PASSAGE —
__________________________________________________

One of the great ways to reduce the perceived load time of pages on your site is to prefetch resources that will be needed while users are busy reading or interacting with the current page.

There are a few ways to ensure that the browser will already have a page in its cache when users visit them. In this particular case, I wanted improve the load time of the Persona dialog while users are busy looking at the third-party site they want to login into.

Hidden images and iframes

The classic way that many image galleries used to prefetch the "next" image in a series was to include it on the current page as a tiny 1x1 pixel image.

Ignoring the fact that this is now usually blocked because it looks like a web bug (2x2 is the way to go now), the problem with this technique is that the browser now has to pull two images at once, which, for slower connections, means that the load time for the initial page will be longer.

A variant of this technique, with the same problem, is to load the next page in a hidden iframe:

<iframe style="display: none" src="/prefetch.html"></iframe>  

XHR fetch after the page load

A more modern version of the hidden image technique is to use an XHR request to download the resources to the cache once the page has finished loading.

It looks like this:

<script>  
window.onload = function () {  
  var xhr = new XMLHttpRequest();  
  xhr.open('GET', '/css/styles.css', false);  
  xhr.send(null);  
};  
</script>  

The main downside of this solution is that you can only prefetch resources on the same server because of browsers' same-origin restrictions (unless you can use HTTP access controls (CORS)). In the case of Persona though, I wanted third-party sites to trigger the prefetching of resources available from a different host: login.persona.org.

HTML5 has defined a prefetch relation type for links and similar tags. All you need to do to use it is to put something like this in your page head:

<link rel="prefetch" href="/img/background.jpg">  
<link rel="prefetch" href="/css/styles.css">  
<link rel="prefetch" href="/js/navigation.js">  

These prefetching hints work on HTTPS pages and across domains, but only get loaded when the browser is idle and believes that the network can handle it. In other words, with the exception of a few extra bytes added to the HTML, these hints will not affect the loading time of the page they are on.

Prefetching will not parse HTML or execute Javascript though (i.e. it's not recursive). So if you want to put a page and all of its resources into the cache ahead of time, you'll need to have link tags for each child resource in the page head.

__________________________________________________

EXERCISES TO COMPLETE —
a) In the passage on prefetching, under what conditions do link prefetch hints get loaded?
b) Decide whether each statement agrees with the passage on prefetching, answering yes or no and quoting the words that settle it:
(i) The XHR technique can prefetch resources from any host with no restriction.
(ii) Prefetching with link tags runs the JavaScript of the fetched page.
(iii) Prefetch hints work on HTTPS pages.
c) Resume the passage on prefetching from where it stops.

__________________________________________________

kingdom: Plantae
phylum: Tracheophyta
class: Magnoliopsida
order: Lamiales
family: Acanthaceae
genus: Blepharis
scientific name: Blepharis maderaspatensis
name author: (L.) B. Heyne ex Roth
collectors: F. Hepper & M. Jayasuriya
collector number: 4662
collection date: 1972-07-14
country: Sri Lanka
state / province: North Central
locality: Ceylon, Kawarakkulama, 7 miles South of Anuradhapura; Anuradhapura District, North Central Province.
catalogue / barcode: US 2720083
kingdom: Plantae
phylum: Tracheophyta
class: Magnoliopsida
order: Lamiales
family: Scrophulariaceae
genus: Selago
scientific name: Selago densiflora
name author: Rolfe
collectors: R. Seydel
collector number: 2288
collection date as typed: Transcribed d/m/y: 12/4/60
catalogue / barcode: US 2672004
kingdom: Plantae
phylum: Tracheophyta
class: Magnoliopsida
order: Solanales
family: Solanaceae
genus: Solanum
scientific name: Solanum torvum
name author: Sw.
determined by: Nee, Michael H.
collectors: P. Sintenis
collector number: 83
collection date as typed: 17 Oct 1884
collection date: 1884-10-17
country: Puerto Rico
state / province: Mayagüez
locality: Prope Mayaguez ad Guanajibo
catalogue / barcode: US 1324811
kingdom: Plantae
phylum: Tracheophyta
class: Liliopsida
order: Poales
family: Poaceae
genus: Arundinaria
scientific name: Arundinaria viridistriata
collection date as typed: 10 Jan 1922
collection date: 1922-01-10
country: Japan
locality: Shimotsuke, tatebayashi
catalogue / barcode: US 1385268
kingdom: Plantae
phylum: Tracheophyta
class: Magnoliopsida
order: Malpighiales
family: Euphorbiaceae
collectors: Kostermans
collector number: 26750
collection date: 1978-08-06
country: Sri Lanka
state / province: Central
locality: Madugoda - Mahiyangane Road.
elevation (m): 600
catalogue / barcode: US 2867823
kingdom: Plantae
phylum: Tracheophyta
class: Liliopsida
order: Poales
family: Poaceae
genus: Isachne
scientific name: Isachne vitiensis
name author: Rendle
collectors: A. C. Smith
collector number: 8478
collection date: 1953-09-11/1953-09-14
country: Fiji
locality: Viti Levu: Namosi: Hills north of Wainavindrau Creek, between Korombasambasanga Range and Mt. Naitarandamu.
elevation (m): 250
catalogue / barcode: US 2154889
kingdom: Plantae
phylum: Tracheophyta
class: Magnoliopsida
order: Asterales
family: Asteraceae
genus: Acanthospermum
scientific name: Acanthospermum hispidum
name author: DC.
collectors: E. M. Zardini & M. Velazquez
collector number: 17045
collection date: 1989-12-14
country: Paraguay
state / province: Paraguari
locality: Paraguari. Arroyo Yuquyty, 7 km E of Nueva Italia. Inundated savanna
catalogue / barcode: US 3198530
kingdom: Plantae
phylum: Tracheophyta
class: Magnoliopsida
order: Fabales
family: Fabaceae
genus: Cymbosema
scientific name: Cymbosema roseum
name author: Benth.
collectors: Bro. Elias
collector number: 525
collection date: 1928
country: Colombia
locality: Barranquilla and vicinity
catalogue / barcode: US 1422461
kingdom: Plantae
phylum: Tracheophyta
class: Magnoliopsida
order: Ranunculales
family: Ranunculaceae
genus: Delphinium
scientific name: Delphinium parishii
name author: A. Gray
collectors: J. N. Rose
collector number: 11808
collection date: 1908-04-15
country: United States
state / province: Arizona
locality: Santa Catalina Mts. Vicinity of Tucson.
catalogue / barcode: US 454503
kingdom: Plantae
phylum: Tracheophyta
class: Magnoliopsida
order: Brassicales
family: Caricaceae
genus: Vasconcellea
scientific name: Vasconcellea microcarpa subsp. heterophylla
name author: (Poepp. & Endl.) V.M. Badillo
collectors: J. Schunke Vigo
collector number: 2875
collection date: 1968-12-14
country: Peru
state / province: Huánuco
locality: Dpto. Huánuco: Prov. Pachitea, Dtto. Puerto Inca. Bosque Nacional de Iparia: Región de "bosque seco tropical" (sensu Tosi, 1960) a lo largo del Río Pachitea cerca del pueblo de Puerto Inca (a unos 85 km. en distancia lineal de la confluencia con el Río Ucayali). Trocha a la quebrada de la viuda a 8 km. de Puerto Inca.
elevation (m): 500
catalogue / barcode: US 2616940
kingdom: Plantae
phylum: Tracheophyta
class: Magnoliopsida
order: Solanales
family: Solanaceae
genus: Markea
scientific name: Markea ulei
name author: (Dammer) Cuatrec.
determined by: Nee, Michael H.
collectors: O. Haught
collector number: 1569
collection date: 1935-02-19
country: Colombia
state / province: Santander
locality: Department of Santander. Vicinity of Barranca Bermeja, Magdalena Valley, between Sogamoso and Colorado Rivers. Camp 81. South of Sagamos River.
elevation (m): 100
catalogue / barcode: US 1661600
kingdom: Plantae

__________________________________________________

YOUR RESPONSES —
a) They only get loaded when the browser is idle and believes that the network can handle it.

b)
(i) No: "you can only prefetch resources on the same server because of browsers' same-origin restrictions"
(ii) No: "Prefetching will not parse HTML or execute Javascript though"
(iii) Yes: "These prefetching hints work on HTTPS pages and across domains"

c)
While this has been implemented in Chrome, it got disabled when they added support for the non-standard prerender relation type. So right now, you may need to use both. Note that either of these relations include DNS resolution, which makes dns-prefetch relations unnecessary.

Dynamic list of resources to prefetch

If you're trying to use prefetch links to get other sites to pre-cache your resources, you're essentially limited to a static list of resources that doesn't change. Unfortunately, that's not how modern sites work. Many sites now host each version of a static file on a unique (e.g. versioned or timestamped) URL with very long expire headers.

Ideally, we would give the browser a list of resources to prefetch. While that feature doesn't exist yet, we can approximate it by loading a hidden iframe containing the necessary prefetch links. That way, third-party sites can hardcode the iframe on their pages and you can update the list of resources to prefetch anytime you want.

The great thing about the way Persona works is that we already use an iframe as a commnication channel between the site and the code on login.persona.org. So all I had to do in the end was to add prefetch links to that existing iframe. The result of this is that every site using the Observer API gets the benefit of prefetching without having to change anything!

Testing

If you want to make sure that your prefetching works:

  1. Clear your browser cache.
  2. Load the page that has prefetch links.
  3. Take a look at the contents of your cache (about:cache in Firefox and chrome://cache/ in Chrome) and look for the resources that should be prefetched.